True ... it is probably not a surprise that many (if not most) of the people I work with are "guilty" of the crimes they are accused of. Or, at least, guilty of something. Honestly, clients often come to me with little or no hope, wondering what (if anything) can be done.
One of the first things that I tell them is that although they may be guilty of something, they may not be guilty of the specific crime they are charged with. An experienced Minnesota Criminal Defense Attorney will make sure that the crime is properly charged, and that all the applicable rules and laws are followed throughout the case.
In addition, a lawyer is often able to negotiate a favorable settlement, even in cases of clear guilt. If a lawyer is able to reduce a presumed sentence by even a month or two, the fees paid will have been well worth it. Lawyers are often able to negotiate reduced fines, reduced jail time and probation, etc.
But what about the role of a lawyer as counselor?

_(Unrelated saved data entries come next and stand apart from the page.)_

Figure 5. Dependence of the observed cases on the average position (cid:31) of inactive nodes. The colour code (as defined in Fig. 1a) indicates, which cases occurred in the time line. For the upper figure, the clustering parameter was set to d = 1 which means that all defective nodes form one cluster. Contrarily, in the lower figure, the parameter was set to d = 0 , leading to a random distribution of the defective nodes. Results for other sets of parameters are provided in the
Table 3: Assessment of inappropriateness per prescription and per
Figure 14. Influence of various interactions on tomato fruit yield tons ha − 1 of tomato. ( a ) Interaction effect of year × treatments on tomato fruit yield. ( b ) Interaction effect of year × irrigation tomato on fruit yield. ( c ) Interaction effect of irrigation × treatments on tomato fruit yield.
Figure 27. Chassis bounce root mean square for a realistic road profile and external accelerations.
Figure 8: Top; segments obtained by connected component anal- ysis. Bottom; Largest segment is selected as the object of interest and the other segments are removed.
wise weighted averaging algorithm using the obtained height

Those accused of crimes are often in need of something more than merely being represented in court. Sometimes the crime itself is more accurately described as the symptom of a more serious problem, such as drug addiction or mental health issues. Criminals may do bad things, but I firmly believe they are not bad people. Generally speaking, their biggest problem is what could be described as a “lack of foresight.” A lawyer can help counsel their client, advising them to address any underlying issues. This type of advice includes encouraging the client to seek treatment, find a job or start education, and to keep their life happy and stable. Depending on the client, I sometimes encourage them to seek some spiritual guidance as well.
There is a balance that must be struck, however. Those accused of crimes do not need another person to lecture them on their mistakes. Most already acknowledge that they screwed up somehow, and most are ready to make a change. It is the lawyer’s role to encourage them and assist them in making the changes they want to make. One of the very best parts about being a criminal defense attorney is that I have the privilege of finding people at the time in their lives where they are most willing to make changes for the better. Rather than focusing too much on the past, I believe it is best to focus on the future. Despite the obstacles, the future for most criminals can be very bright, especially with the right encouragement and the right counsel.